Он сошел с крыльца, пошел не спеша по погосту и впервые задумался о Митяе: не смерть страшна — страшно, что всегда она приходит раньше времени.
Тридцать шестая глава
КРЕЩЕНЬЕ
Зима выпала вьюжная, морозная. Кирилл ходил зверя бить, убил. Шел к своей пещере обратно. Снег звенел под ногами, и казалось, что ступаешь не по снегу, а по воздуху. Разогревшись под тяжестью, остановился. Воткнул в снег рогатину и, отирая рукавом взмокшее лицо, огляделся.
День догорал. Деревья согнулись в голубом инее, будто замерзшие облака. На ветвях, как комья морозной зари, сидели красногрудые снегири. Кирилл пугнул их.
— Кш!
Но только серые самки перелетели на ближний куст, другие лениво поворачивались, поклевывая снег, выбирая из-под инея мерзлые бусинки бузины. Медленна, как пух, летел из-под птиц иней.
Кирилл оглянулся.
Позади, дрожа, стоял Андрейша. Голова его ушла в плечи, лицо позеленело. Только глаза неотрывно глядели на птиц.
— Не по тебе лес, — сказал Кирилл, — застынешь тут.
Андрейша молчал.
— А стоять будем — хуже закоченеем! По заре мороз крепче. Идем!

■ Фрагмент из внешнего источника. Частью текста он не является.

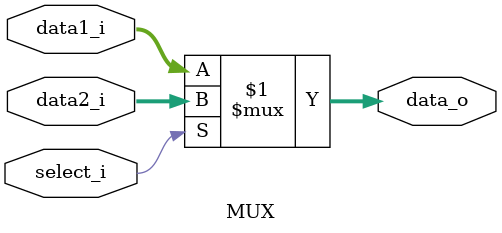
<source format=v>
module MUX(data1_i,data2_i,select_i,data_o);
    input [31:0] data1_i,data2_i;
    input select_i;
    output [31:0] data_o;
    assign data_o = select_i ? data2_i : data1_i;
endmodule

</source>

Снова, увязая в снегу, пошли.
Куда бы укрыть Андрейшу от стужи? Кто его от стужи укроет, от леса жизни сей, от суровых невзгод времени?
О ком ни вспоминал, все либо далеко были, либо давно отреклись от Кирилла, осквернившего иноческий сан. Да и кто будет знаться с человеком, пролившим кровь и продолжавшим ее проливать, ибо стал он суров с татарскими обозами на торговых путях.
Кто мог бы простить его, кто мог бы забыть все зло, совершенное насильником и душегубом?
Кирилл вышел к поляне.
Над шалашом давно нарос сугроб, и лишь конский череп выглядывал на поляну черными своими глазницами.
Жили в землянках, влезая в них, как звери в нору, — не жилье, а берлога. Разогнуться при Кирилловом росте места не было, всю зиму, как и всю жизнь, надо было прожить согбенно: чуть подымешь голову — либо голову поранишь, либо потолочины прошибешь. Огонь разводили в углу, и дым захватывал дух, пока у огня грелись. Не место это было для квелого мальчика среди ошалелых от угара мужиков, повалившихся на медвежьи шкуры.
Когда поели печеного мяса, легли, зарываясь в шкуры, спать. Их оставалось здесь четверо; Щапа с Тимошей Кирилл послал в Пронск за припасами, а семерых ватажников отпустил перед Рождеством в Рязань промышлять. Щап сам пошел под Кирилла и всю ватагу под него подвел: и силой, и разумом, и опытом не мог перед ним устоять, да и не тщился.
У стены долго ныл и ворочался Нил, ватажник, еще летом иссеченный татарским купцом. Рука у Нила ссохлась, и в промысел ходить стало непосильно.
— Ты что? Опять ломит? — спросил Кирилл.
— То стужа, то жар — так нешь можно?
— А чего ж делать-то?
— Уходить.
— Куда ж?
— А может, монастырь возьмет. Вклад дать есть чем.
— Грех замаливать?
— Где мой грех?
— А убивал.
— Чтоб меня не убили.
— А грабил?
— А кругом кто не грабит?
— Там так не ответишь.
— Там и не спросят. Вклад дам.
Внезапная мысль осенила Кирилла. Он привстал на своей медведине, сдвинул с плеч тулуп и прислушался.
Наверху, над снегом, текла обычная лесная ночь: глухо гудел лес, поскрипывали сторожкие волчьи шаги. Тихо и редко ступая, прокралась рысь. Поутру весь снег вокруг землянки бывал утоптан.